6. Koperasi akan eksis jika terdapat kebutuhan kolektif untuk memperbiki ekonomi. Maksud kebutuhan kolektif disini adalah kebutuhan bersama masing – masing anggota. Masyarakat yang sadar akan kebutuhannya untuk mempebaiki diri, meningkatkan kesejahteraannya atau mengembangkan diri secara mandiri merupakan prasyarat bagi keberaaan koperasi.
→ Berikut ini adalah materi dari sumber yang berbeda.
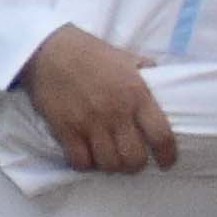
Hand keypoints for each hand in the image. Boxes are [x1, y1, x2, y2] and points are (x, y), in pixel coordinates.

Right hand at [17, 25, 179, 173]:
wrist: (49, 50)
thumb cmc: (90, 52)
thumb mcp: (126, 57)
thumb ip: (145, 71)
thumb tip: (160, 80)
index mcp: (137, 95)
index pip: (161, 136)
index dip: (167, 155)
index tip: (165, 162)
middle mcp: (116, 113)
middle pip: (133, 158)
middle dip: (134, 164)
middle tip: (129, 159)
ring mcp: (89, 124)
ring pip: (108, 164)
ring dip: (110, 166)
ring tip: (108, 157)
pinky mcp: (65, 130)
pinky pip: (80, 161)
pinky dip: (85, 163)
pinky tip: (85, 155)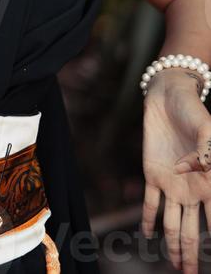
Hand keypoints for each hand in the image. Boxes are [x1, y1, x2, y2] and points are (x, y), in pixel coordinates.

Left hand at [142, 72, 210, 273]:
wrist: (169, 96)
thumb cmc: (194, 112)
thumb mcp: (208, 130)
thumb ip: (209, 152)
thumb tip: (205, 172)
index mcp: (210, 182)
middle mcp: (192, 189)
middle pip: (194, 231)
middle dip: (193, 255)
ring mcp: (172, 184)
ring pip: (173, 223)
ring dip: (174, 245)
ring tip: (176, 267)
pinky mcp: (152, 174)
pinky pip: (150, 202)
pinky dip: (149, 220)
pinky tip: (149, 237)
Keberadaan kolektif ini bisa menjadi motivasi utama bagi pendirian koperasi sehingga masyarakat juga sadar pada kemampuan mereka sendiri untuk mengembangkan diri supaya tidak terlalu tergantung pada pemerintah.

7. Koperasi akan eksis jika mampu mengembangkan kegiatan usaha yang :

a) Luwes (fleksible) sesuai dengan kepentingan anggota, misalnya menyediakan kebutuhan yang sesuai dengan profesi dari anggotanya.
b) Berorientasi pada pemberian pelayanan bagi anggotanya dengan melayani anggotanya dengan baik tanpa melihat latar belakangnya.
c) Berkembang sejalan dengan perkembangan usaha anggota karena dengan makin maju usaha anggotanya pun semakin bertambah
d) Biaya transaksi antara koperasi dan anggota mampu ditekan lebih kecil dari biaya transaksi non koperasi, karena nantinya keuntungan tersebut akan kembali keanggotanya.